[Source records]
__________________________________________________

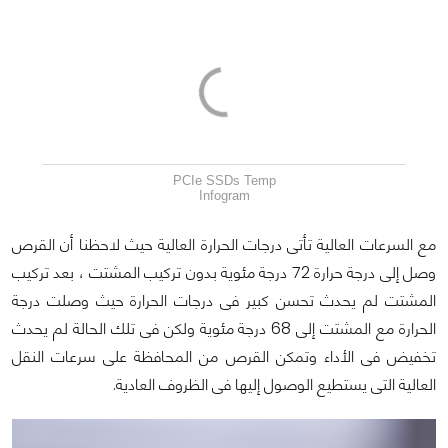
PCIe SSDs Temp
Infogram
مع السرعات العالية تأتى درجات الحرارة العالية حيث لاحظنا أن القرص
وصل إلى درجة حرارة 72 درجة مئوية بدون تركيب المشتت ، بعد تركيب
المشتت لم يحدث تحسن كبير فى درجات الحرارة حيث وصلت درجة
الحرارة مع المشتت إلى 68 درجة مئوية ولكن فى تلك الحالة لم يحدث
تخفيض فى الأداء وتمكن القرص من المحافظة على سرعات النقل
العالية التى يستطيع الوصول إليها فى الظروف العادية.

__________________________________________________

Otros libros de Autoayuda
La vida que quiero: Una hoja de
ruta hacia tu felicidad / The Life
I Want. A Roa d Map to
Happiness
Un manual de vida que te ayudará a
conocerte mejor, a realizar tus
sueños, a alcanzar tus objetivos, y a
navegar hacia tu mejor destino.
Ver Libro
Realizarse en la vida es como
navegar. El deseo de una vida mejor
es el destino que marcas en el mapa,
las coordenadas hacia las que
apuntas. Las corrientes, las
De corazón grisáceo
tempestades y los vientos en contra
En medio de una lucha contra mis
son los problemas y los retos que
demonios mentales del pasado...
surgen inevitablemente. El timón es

__________________________________________________

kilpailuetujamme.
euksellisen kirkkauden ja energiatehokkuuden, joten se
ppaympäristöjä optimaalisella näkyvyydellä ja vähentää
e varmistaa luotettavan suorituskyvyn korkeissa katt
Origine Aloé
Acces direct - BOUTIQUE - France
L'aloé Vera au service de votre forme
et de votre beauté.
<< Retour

__________________________________________________

• **What the task requires**
Of all the entries above, output exactly the lines between the one holding "tempestades y los vientos en contra" and the one holding "surgen inevitablemente. El timón es", inclusive.

• **Response area**
tempestades y los vientos en contra
En medio de una lucha contra mis
son los problemas y los retos que
demonios mentales del pasado...
surgen inevitablemente. El timón es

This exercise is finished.